Embora os empregadores tenham tentado justificar a situação dizendo que a doméstica era “parte da família”, as evidências revelaram uma realidade bem diferente. A trabalhadora não possuía carteira de trabalho assinada, não tinha acesso a plano de saúde e não havia completado seus estudos, perpetuando assim a sua condição de vulnerabilidade. Esse cenário não é único, pois muitos trabalhadores no Brasil ainda enfrentam situações análogas à escravidão, evidenciando a necessidade de mais rigor na fiscalização das relações de trabalho.
Em um desdobramento do caso, os empregadores foram convocados para uma audiência, na qual concordaram em pagar R$ 500 mil a título de verbas rescisórias e indenizatórias. Deste montante, R$ 60 mil foram repassados imediatamente, e o restante será quitado em 60 parcelas mensais, estabelecendo um compromisso formal de reparação. Essencialmente, a mulher também terá direito a um depósito no FGTS referente ao período de exploração, assegurando assim uma forma de amparo econômico a longo prazo.

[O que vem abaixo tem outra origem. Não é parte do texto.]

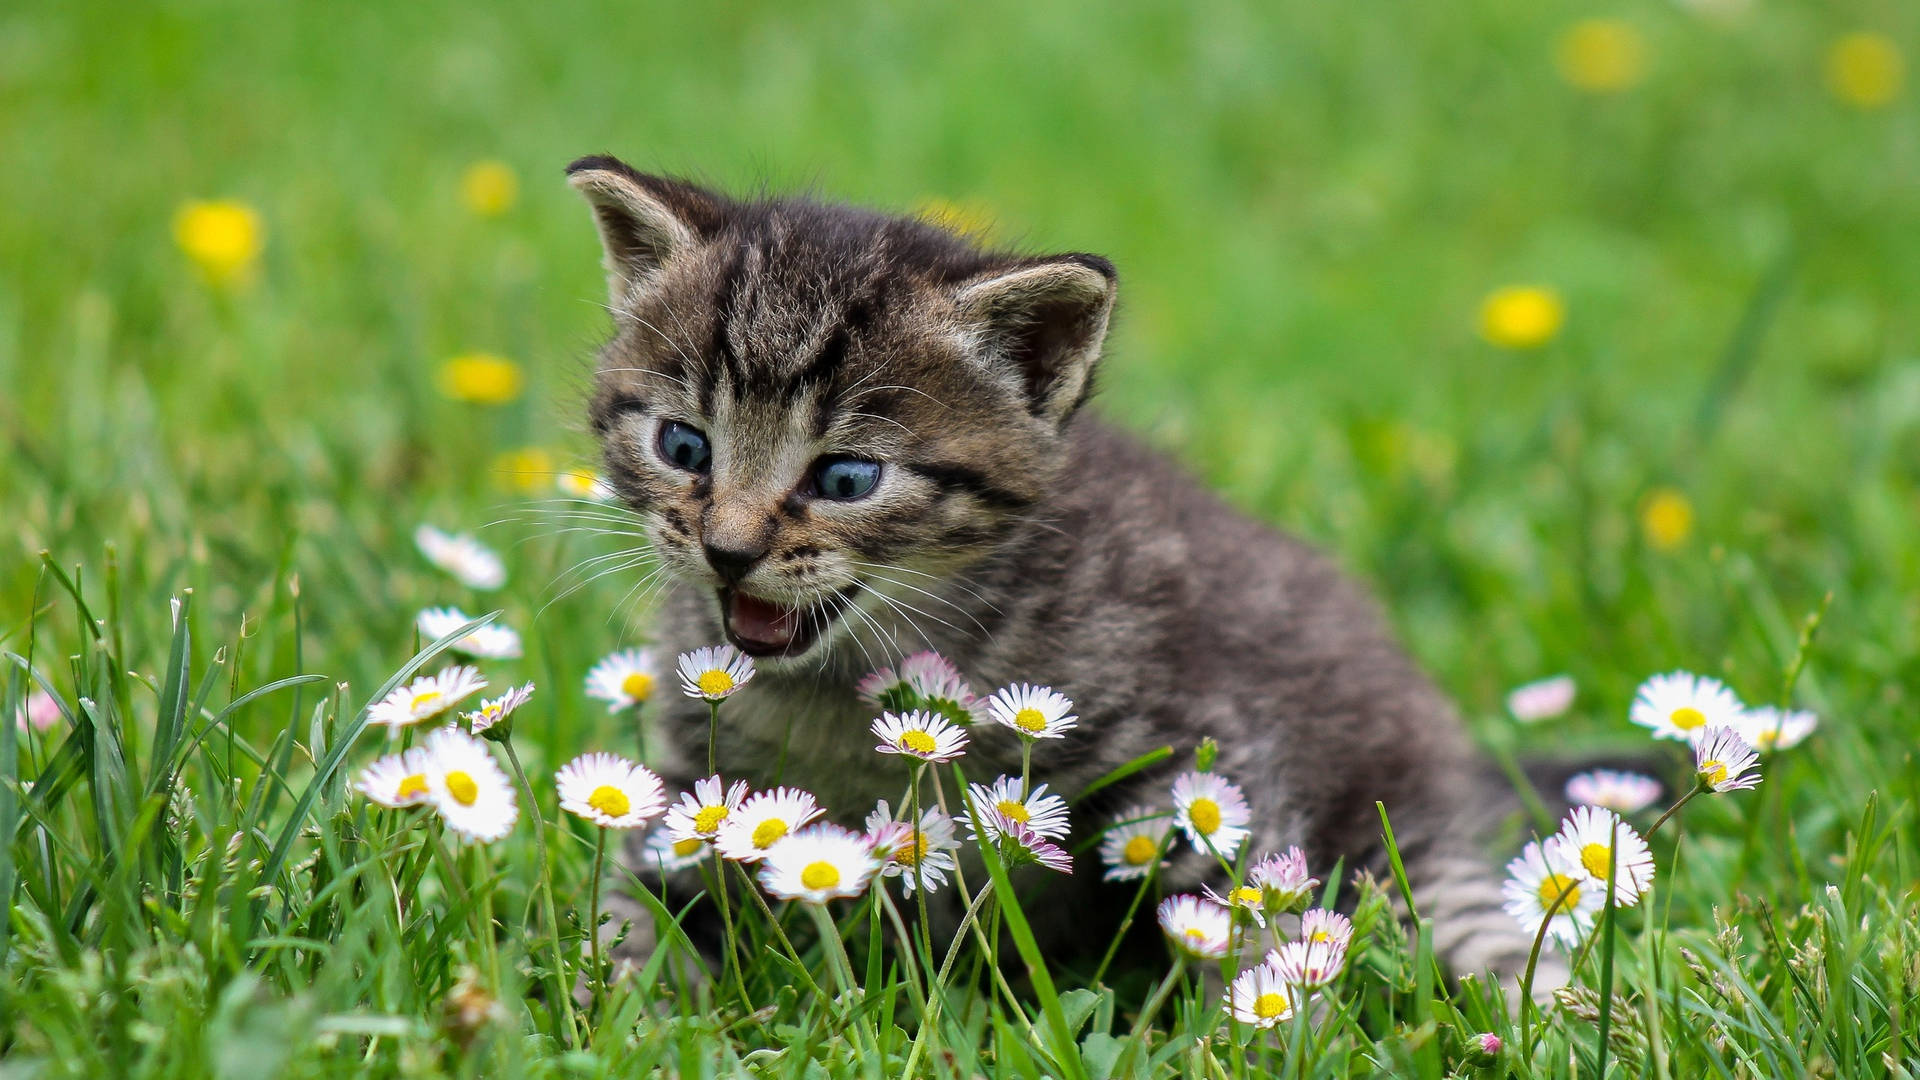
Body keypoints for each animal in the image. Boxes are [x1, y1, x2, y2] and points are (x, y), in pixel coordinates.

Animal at [564, 153, 1528, 976]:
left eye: (846, 478)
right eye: (684, 446)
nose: (728, 550)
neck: (840, 690)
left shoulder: (1204, 751)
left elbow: (1243, 915)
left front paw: (1251, 1026)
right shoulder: (696, 786)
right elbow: (633, 899)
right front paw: (627, 989)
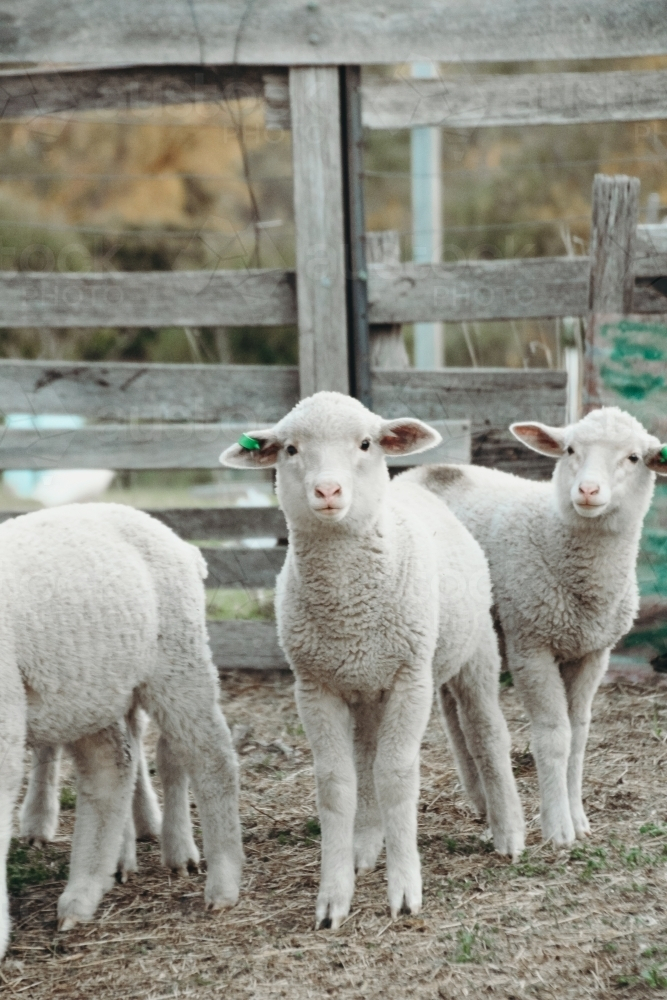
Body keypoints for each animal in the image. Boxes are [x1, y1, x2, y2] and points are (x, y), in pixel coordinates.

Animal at [0, 504, 243, 960]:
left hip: (176, 659)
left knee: (209, 758)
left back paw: (221, 883)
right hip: (90, 688)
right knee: (112, 769)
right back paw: (85, 892)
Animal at [221, 391, 524, 929]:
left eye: (365, 444)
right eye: (291, 449)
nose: (327, 489)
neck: (348, 609)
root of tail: (418, 482)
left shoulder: (410, 678)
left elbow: (396, 776)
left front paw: (404, 891)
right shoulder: (315, 686)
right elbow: (338, 783)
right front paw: (333, 895)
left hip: (475, 654)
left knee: (487, 732)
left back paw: (508, 832)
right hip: (365, 687)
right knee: (366, 755)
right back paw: (364, 844)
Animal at [406, 406, 667, 847]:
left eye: (634, 457)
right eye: (570, 450)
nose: (588, 491)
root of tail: (418, 471)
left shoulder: (593, 652)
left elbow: (579, 734)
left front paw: (578, 819)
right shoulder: (530, 643)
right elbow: (554, 735)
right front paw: (557, 828)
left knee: (452, 710)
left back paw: (481, 800)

Adicionalmente, a decisão judicial incluiu a estipulação de uma pensão mensal vitalícia, correspondente a 75% do salário mínimo, o que, ao longo de uma expectativa de vida de dez anos, soma cerca de R$ 145 mil. Com isso, o montante total acordado para a reparação chega a aproximadamente R$ 645 mil, simbolizando não apenas uma resposta financeira, mas também um ato de justiça em face de uma prática inaceitável que ainda assola muitas famílias no país.
Esse caso ressalta a urgência de se combater a exploração laboral e de garantir os direitos básicos de todos os trabalhadores, com políticas públicas que protejam aqueles em situação de vulnerabilidade.